What you have to do: Go through the records and show each line where the word "Polhukam" occurs.

Collected data:
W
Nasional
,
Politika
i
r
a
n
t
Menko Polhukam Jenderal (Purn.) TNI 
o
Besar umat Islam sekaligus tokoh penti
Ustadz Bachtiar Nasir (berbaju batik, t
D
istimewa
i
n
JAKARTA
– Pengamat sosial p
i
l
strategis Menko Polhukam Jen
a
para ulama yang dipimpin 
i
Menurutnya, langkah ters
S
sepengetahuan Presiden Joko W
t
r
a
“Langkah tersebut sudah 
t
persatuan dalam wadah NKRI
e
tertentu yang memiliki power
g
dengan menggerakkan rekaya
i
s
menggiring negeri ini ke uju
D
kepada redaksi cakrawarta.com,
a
==
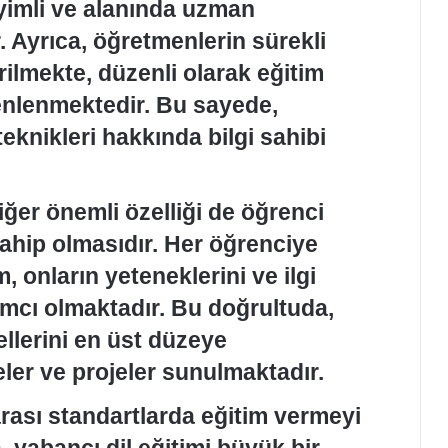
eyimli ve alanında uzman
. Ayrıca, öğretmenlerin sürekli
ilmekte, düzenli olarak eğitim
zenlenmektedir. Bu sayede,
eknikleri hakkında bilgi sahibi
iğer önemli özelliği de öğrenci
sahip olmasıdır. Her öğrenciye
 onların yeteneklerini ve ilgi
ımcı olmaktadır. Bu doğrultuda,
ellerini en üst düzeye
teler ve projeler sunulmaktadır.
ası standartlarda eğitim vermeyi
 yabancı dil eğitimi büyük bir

Solved problem:
Menko Polhukam Jenderal (Purn.) TNI 
strategis Menko Polhukam Jen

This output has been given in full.